We spent yesterday at Lambeth Palace, with a group from Bury Saint Edmund's Cathedral, and at the invitation of a friend of ours who is a retired Canon of the Cathedral. Lambeth Palace is a glorious mish mash of periods and restorations. It dates, we were told , from the 1300s (or even a little earlier in parts). In the mid 1600s a large group of Cromwell's troopers were quartered in the Palace, as were their horses. After the dilapidations from this visit were put right, it was decided (around 1830) that the Palace needed to have a more medieval look, so, to achieve this, a large area of real medieval buildings were pulled down, and then replaced with very grand looking stone buildings. A while after this was completed Hitler's Luftwaffe had a shot at seeing what they could do to improve the Palace's appearance. It's still a fascinating place to spend a day -there's even a museum of gardening to look round, as well as a very interesting garden. It needs more than a day to begin to appreciate it.

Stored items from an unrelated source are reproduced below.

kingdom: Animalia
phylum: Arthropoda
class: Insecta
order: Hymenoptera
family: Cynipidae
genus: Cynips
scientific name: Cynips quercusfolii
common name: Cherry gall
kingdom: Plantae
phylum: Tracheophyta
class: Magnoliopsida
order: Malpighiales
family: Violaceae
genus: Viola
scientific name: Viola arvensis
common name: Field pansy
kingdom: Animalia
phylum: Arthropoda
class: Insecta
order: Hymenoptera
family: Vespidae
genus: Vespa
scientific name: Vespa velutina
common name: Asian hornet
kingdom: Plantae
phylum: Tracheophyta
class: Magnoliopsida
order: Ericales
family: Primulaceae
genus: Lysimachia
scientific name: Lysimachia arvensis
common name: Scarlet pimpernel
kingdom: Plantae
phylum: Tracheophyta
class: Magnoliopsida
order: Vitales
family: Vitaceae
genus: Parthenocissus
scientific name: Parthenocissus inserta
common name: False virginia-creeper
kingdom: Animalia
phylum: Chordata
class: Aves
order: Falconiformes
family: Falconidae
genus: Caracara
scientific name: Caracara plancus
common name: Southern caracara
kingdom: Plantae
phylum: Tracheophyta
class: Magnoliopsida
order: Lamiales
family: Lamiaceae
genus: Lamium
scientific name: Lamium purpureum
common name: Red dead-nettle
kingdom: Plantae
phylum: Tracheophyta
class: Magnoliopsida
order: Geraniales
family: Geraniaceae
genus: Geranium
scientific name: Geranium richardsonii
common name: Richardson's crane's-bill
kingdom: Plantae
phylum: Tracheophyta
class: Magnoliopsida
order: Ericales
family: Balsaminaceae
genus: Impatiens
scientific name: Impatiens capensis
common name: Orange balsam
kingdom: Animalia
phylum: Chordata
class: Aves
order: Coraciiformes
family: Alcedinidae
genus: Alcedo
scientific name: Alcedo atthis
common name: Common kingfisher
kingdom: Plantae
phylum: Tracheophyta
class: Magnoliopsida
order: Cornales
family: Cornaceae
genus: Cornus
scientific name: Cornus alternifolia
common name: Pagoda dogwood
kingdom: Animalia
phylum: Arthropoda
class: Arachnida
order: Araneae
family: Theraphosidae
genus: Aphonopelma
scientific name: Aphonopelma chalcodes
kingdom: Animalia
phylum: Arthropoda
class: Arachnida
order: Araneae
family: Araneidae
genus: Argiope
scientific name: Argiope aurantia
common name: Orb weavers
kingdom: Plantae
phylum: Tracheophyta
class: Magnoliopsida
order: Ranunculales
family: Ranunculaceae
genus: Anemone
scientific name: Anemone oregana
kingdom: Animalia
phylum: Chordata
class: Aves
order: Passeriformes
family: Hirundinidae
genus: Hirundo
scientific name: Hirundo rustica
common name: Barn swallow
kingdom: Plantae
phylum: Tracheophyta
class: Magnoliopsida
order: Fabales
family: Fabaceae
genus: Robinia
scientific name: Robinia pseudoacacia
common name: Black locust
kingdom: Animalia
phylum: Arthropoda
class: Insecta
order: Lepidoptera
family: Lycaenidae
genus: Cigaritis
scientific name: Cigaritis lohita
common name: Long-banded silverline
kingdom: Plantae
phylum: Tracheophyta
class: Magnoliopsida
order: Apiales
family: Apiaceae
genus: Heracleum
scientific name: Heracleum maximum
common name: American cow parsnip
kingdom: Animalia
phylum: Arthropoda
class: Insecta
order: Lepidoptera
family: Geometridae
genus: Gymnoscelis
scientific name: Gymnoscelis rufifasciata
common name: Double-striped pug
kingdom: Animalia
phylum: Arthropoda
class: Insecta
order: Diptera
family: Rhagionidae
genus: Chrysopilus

It was, though, a most informative day. I'm only sorry that my camera is going to have to be replaced, so I missed the opportunity of taking some good photos.
2 comments:
I went to Lambeth Palace with a Nadfas group when it was first opened to the public and also found it interesting - as you say, needs time to give it justice and I should go again.
Regarding your post of a week ago (sorry, only just catching up), my fishmonger sometimes has jellied eels, though I don't know if they're English ones, now I think about it. I'm also fond of smoked eel, which I first tasted in Holland when I was a small child. There's an eel trap at the one-time water mill just down the road from us, not that it's in working order now.
Hello Z. As you say I think any important building needs time to do it justice, and there still many others left to see.